Ketiga, tidak ada standar yang jelas. EFSA (Otoritas Keamanan Pangan Eropa) baru menetapkan ambang batas cereulide pada 2 Februari 2026, dua bulan setelah kontaminasi pertama terdeteksi. Sebelumnya, tidak ada standar yang harmonis. Barclays analyst Warren Ackerman menyebut ini sebagai faktor yang memperparah situasi. “Ketiadaan standar membuat setiap perusahaan mengambil keputusan sendiri-sendiri,” katanya. Dan keputusan itu, dalam banyak kasus, lebih mengutamakan perlindungan reputasi daripada perlindungan bayi.

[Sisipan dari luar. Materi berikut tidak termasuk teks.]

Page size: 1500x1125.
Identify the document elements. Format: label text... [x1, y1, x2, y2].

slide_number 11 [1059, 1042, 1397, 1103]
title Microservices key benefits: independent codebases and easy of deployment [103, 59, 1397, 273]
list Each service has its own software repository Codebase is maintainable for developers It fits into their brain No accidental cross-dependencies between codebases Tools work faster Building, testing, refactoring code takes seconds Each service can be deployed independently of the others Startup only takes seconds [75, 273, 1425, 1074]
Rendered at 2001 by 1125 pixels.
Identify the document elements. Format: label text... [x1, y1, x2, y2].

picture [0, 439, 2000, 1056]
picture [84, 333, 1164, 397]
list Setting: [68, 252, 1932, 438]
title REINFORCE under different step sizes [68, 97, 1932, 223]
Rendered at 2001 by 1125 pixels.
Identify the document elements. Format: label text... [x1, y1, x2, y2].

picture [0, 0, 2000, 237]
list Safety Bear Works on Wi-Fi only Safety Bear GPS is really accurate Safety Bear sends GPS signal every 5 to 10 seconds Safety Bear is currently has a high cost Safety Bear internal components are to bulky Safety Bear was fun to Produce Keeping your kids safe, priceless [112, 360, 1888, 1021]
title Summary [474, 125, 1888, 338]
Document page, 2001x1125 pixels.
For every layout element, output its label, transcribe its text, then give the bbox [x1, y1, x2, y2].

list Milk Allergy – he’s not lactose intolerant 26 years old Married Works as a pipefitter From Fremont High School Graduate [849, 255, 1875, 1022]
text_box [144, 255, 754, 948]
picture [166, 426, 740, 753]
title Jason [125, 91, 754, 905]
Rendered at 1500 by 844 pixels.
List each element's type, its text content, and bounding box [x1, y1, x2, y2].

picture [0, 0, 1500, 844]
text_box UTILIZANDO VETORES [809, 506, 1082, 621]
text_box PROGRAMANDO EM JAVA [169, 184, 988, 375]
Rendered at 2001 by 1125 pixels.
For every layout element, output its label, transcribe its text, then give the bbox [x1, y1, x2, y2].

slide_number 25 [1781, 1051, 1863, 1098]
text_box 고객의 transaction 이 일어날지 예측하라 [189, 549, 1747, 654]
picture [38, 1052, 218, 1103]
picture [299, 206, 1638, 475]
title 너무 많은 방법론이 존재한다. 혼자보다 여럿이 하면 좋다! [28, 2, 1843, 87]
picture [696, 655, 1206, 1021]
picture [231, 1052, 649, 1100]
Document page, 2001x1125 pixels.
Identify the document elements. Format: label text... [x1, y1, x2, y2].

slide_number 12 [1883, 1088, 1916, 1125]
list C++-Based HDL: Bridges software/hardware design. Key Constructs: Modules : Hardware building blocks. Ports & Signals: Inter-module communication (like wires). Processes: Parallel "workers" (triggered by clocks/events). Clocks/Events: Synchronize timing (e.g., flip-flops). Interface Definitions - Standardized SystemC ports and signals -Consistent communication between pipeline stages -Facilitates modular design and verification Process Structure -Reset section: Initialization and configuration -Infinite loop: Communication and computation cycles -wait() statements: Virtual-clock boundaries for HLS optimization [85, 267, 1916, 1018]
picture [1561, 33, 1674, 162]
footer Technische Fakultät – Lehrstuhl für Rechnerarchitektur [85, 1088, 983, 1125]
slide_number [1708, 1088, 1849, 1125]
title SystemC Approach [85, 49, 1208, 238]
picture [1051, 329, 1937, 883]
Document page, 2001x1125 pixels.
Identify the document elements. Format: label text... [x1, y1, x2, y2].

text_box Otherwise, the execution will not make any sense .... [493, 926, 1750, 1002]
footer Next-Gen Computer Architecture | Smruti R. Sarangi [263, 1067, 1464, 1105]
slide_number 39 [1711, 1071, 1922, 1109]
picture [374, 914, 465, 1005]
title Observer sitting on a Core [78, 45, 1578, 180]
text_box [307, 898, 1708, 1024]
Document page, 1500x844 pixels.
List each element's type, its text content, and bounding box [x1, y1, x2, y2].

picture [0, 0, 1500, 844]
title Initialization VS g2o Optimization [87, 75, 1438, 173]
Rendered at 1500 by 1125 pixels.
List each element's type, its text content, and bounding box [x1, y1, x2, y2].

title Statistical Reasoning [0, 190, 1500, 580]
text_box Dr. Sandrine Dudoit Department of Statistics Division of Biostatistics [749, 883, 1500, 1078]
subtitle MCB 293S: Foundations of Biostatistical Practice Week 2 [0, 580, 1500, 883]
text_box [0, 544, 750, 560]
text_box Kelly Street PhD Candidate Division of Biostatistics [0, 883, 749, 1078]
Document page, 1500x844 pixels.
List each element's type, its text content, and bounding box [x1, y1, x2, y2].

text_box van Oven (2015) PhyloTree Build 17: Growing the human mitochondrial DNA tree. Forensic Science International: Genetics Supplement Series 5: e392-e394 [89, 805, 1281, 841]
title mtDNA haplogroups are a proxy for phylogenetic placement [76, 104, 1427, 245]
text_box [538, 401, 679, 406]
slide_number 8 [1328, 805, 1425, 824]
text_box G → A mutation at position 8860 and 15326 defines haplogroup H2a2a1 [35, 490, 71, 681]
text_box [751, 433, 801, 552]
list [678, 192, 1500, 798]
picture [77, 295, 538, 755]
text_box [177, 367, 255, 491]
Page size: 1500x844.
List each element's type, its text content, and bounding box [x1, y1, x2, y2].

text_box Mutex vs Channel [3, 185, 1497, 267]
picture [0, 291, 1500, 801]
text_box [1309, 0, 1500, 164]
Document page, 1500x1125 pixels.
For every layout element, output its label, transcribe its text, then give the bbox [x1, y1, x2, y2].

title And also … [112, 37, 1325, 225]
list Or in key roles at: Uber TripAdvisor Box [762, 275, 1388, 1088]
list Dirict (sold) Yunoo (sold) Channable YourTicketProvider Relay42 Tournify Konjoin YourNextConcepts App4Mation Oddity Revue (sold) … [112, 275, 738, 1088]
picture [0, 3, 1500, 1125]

Empat Pelajaran Komunikasi Krisis dari Kasus Nestle-Danone
1. Jeda = Kebohongan di Mata Publik. Nestle mungkin punya alasan teknis menunggu konfirmasi laboratorium sebelum recall publik. Tapi di mata orang tua yang bayinya sakit, jeda 5 minggu adalah pengkhianatan. Dalam krisis yang melibatkan anak-anak, kecepatan komunikasi adalah satu-satunya mata uang yang berlaku. Tidak ada “strict process” yang bisa menandingi rasa aman orang tua.
2. “Silent withdrawal” adalah bom waktu. Media penyiaran Eropa menemukan bukti bahwa Nestle menarik produk dari Austria dan Jerman secara diam-diam sejak 24 Desember, 12 hari sebelum recall publik. Nestle membantahnya. Tapi persepsi sudah terlanjur terbentuk. Begitu kata “diam-diam” muncul di pemberitaan, semua tindakan perusahaan lainnya terlihat mencurigakan. Kredibilitas hancur dalam satu paragraf.
3. Investigasi kriminal mengubah segalanya. Ketika jaksa Paris membuka investigasi pada 16 Februari, kasus ini berubah dari krisis korporasi menjadi potensi pidana. Lima perusahaan, Nestle, Danone, Lactalis, Babybio, dan La Marque en Moins, semuanya masuk dalam incaran. Ini mengubah cara perusahaan harus merespons: dari komunikasi PR biasa menjadi komunikasi hukum yang sangat hati-hati.
4. Skema insentif yang salah. Saya membaca laporan Barclays dan bertanya-tanya: kenapa perusahaan sebesar Nestle, dengan sumber daya dan sistem keamanan pangan terbaik di dunia, bisa terlambat bereaksi? Jawabannya mungkin ada pada struktur insentif. Ketika seorang manajer risiko harus memilih antara recall yang merugikan Rp triliunan atau menunggu konfirmasi tambahan selama seminggu, dengan asumsi tidak akan ada korban jiwa, godaan untuk menunggu sangat besar.
Sebuah studi Harvard Business Review tentang recall produk menunjukkan bahwa perusahaan yang melakukan recall sukarela lebih awal justru pulih lebih cepat secara finansial dibanding yang menunda. Pelajaran ini sudah berulang kali terbukti, dari kasus Tylenol di tahun 80-an hingga kasus Samsung Galaxy Note 7. Tapi kenapa perusahaan raksasa seperti Nestle masih mengulangi kesalahan yang sama?
Mungkin karena insentif jangka pendek selalu lebih kuat dari pembelajaran institusional. Seorang CEO yang harus melaporkan kerugian kuartalan akibat recall masif akan kehilangan bonusnya tahun ini. Sementara dampak reputasi jangka panjang baru terasa tiga atau lima tahun kemudian, saat CEO itu sudah berganti. Ini adalah kegagalan struktural dalam tata kelola risiko yang tidak bisa diperbaiki hanya dengan panduan krisis yang lebih baik.
Kasus Nestle dan Danone mengingatkan kita bahwa komunikasi krisis bukanlah tentang kata-kata yang tepat di press release. Ini tentang sistem insentif, budaya organisasi, dan keberanian untuk mengambil keputusan sulit lebih awal. Bayi-bayi di 99 negara tidak bisa menunggu sampai semua data laboratorium selesai. Dan ketika sebuah perusahaan menempatkan proses di atas keselamatan bayi, tidak ada jumlah permintaan maaf yang bisa memperbaiki reputasi yang hilang.